Besides his team’s performance, Hundal credited the parents for their ongoing support throughout the season, not only by cheering the players on from the bleachers, but also for getting involved in their kids’ athletic goals.

“They spent the time and money for physio therapy, the massage treatments,” Hundal said. “The parents are very, very important in terms of the values they have taught these young boys, and in terms of just supporting them.”

Hundal said the coaches run the basketball program at North Delta Secondary closer how they do it at the collegiate level, with guest coaches, nutritional education, mental preparation, as well as strength and conditioning work and summer training sessions, noting that it’s not purely talent that will get a team trophies.

“All of us go us to sleep at three in the morning, watching game film. Then I wake up at six in the morning, watching game film,” he said, adding the players and coaches will hold meetings before and after games to assess their performance.

“The parents, the coaching staff, these guys, the guest coaches, and the alumni have all played a critical part in their success.”

What also helped the team during the season is an open door policy on any issues that may come up, said Hundal, who sees himself as an advocate of a more aggressive approach to basketball.

“But at the end of the day, last say is me, and I would go, ‘Should we press?’ and [the players] would say ‘No, no. We’re fine with what we got’,” Hundal explained.

“If they’re okay with it, we’re okay with it. We decided, as a coaching staff, for the final game at the provincials that we would let these guys set up what they wanted to play defensively and offensively. Because they’ve earned that trust.”

The provincial championship final against Vernon was another nail-biter after the Huskies defeated Duchess Park the day before in the last two seconds of the semifinal game with a two-pointer by Gahir. The final started out slowly for both teams, with a commentator saying it was one of the lowest-scoring first halves in the last three decades.

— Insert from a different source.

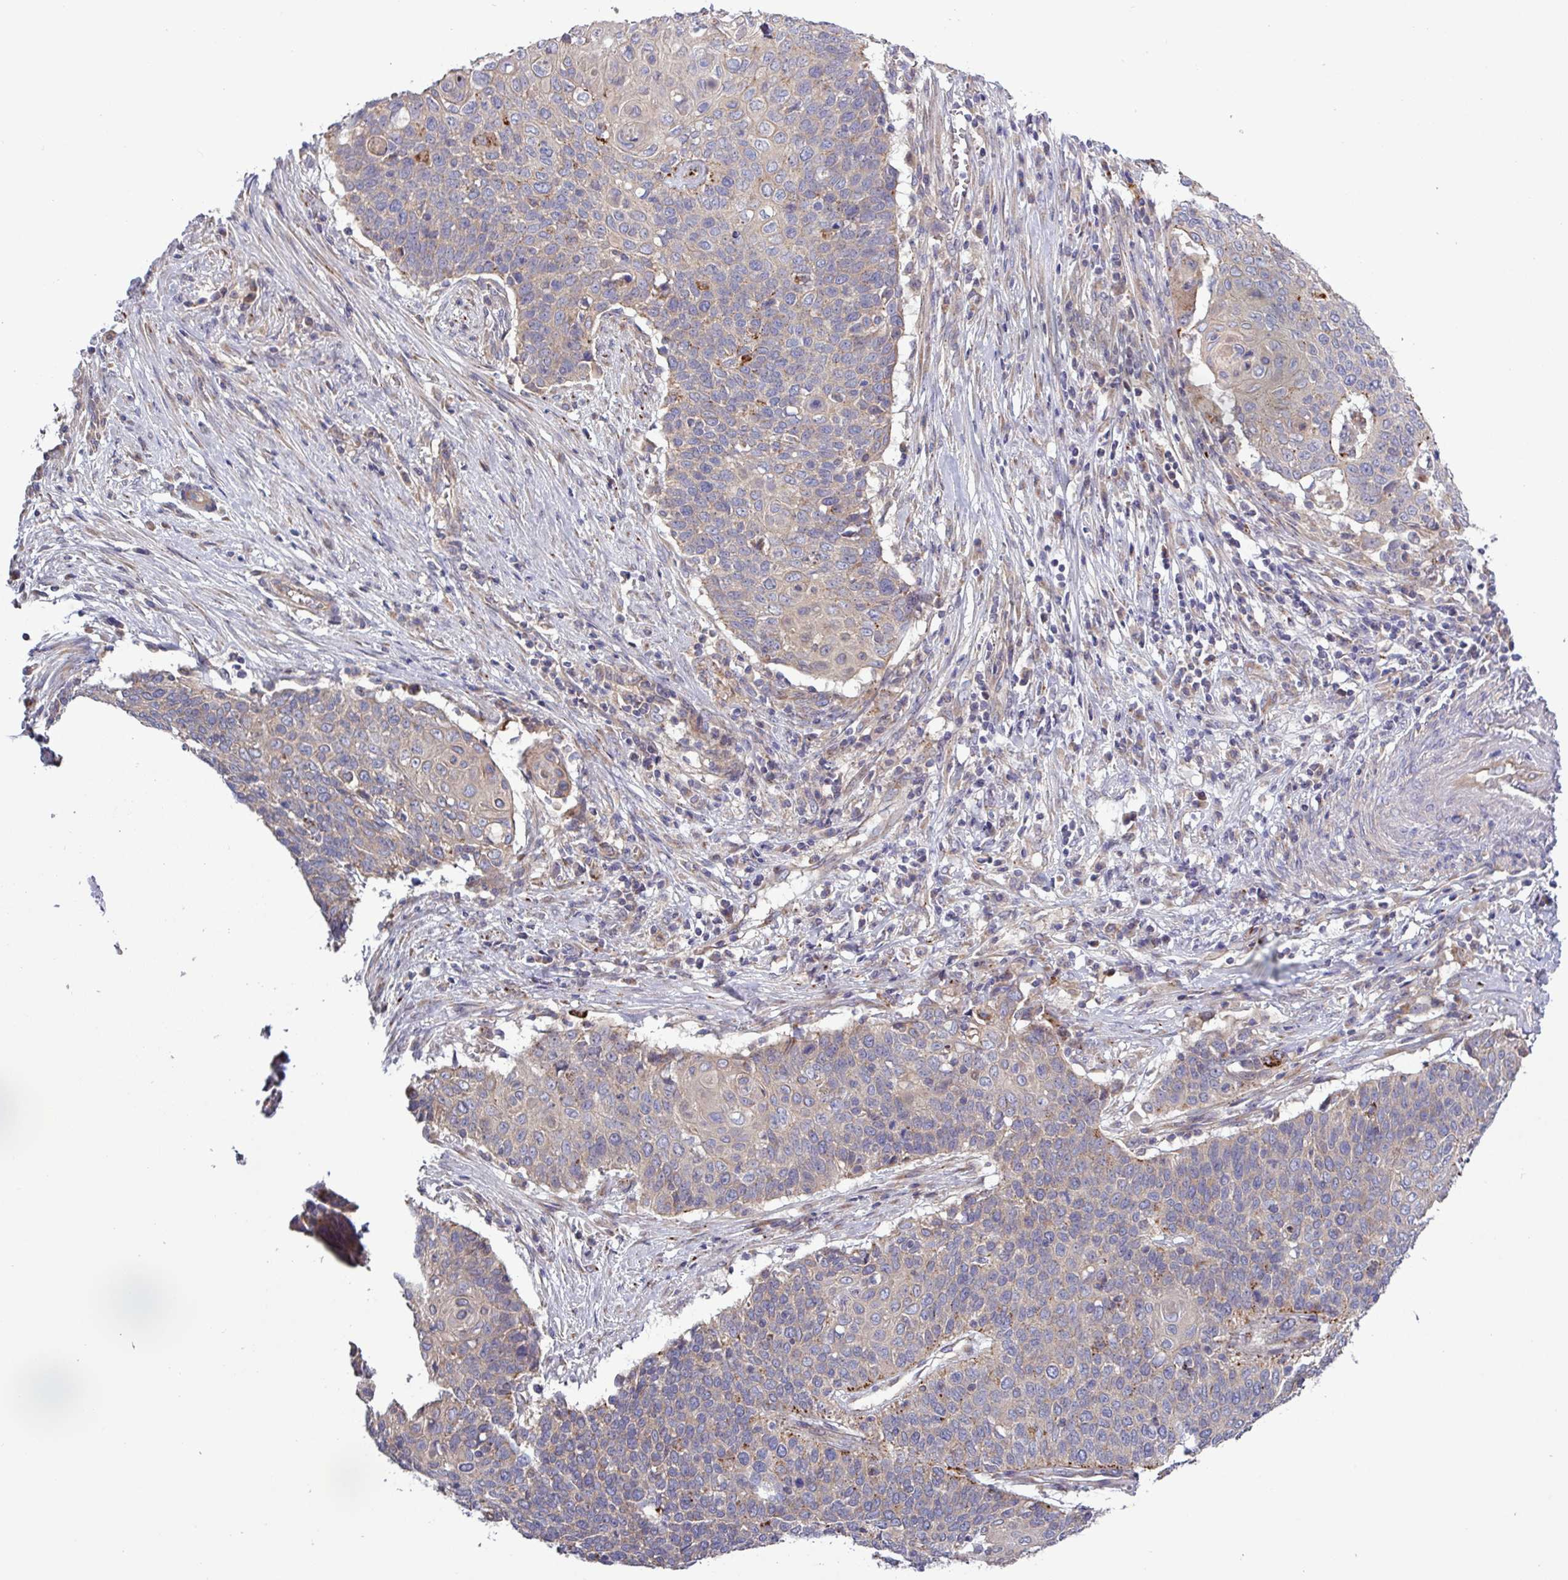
{"staining": {"intensity": "moderate", "quantity": "<25%", "location": "cytoplasmic/membranous"}, "tissue": "cervical cancer", "cell_type": "Tumor cells", "image_type": "cancer", "snomed": [{"axis": "morphology", "description": "Squamous cell carcinoma, NOS"}, {"axis": "topography", "description": "Cervix"}], "caption": "Immunohistochemical staining of human cervical cancer shows low levels of moderate cytoplasmic/membranous positivity in approximately <25% of tumor cells.", "gene": "PLIN2", "patient": {"sex": "female", "age": 39}}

After trading three-pointers at the end of the third and beginning of the fourth quarters, the Panthers tightened up their defence both in their half and on the attack. They boxed out the Huskies several times, grabbing numerous offensive rebounds to get back into the game, while North Delta went almost half of the last quarter without scoring.

As it was in the semis, it was the final minute that had everyone on the edge of their seats, including a large throng of North Delta supporters who were banging on drums and metal trash can lids in support of their team. Vernon led by four with 1:13 left on the clock, but Huskies guard Arun Atker’s three cut that lead dramatically before Gahir sealed the 46-44 win with a lay-up and a free throw.

“When that blue banner goes up in our gym, then for me it’s going be like, ‘Wow, we’ve done something special,’ and it’s a testament to [the players] and coaching staff,” Hundal said, adding the players will receive their championship rings after spring break.